◆ What you are asked to do: Work through the records below and copy every line that includes "Armedangels".

◆ Entries provided:

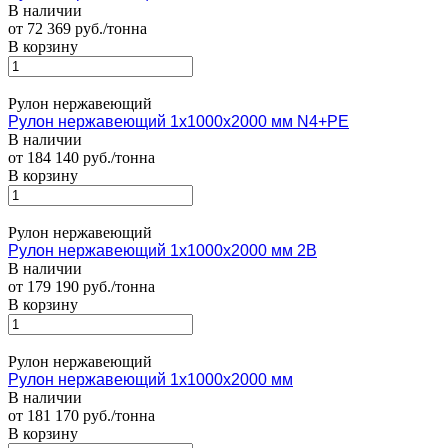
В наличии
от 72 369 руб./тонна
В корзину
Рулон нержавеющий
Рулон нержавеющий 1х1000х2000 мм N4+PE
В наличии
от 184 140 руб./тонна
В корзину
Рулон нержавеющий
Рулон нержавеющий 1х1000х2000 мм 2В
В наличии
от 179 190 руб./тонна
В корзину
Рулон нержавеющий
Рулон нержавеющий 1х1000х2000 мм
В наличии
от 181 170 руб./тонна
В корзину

==

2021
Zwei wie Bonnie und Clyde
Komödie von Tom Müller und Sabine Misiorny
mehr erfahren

--

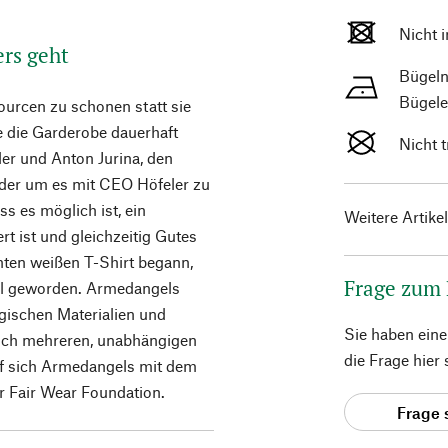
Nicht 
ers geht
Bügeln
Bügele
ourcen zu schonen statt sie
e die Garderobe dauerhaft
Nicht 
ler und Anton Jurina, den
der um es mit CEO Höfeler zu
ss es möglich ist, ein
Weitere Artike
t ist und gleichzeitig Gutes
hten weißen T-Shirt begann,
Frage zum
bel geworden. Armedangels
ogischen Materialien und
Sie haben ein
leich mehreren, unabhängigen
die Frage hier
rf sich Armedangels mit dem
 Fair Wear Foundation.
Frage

◆ Result of the task:
bel geworden. Armedangels
rf sich Armedangels mit dem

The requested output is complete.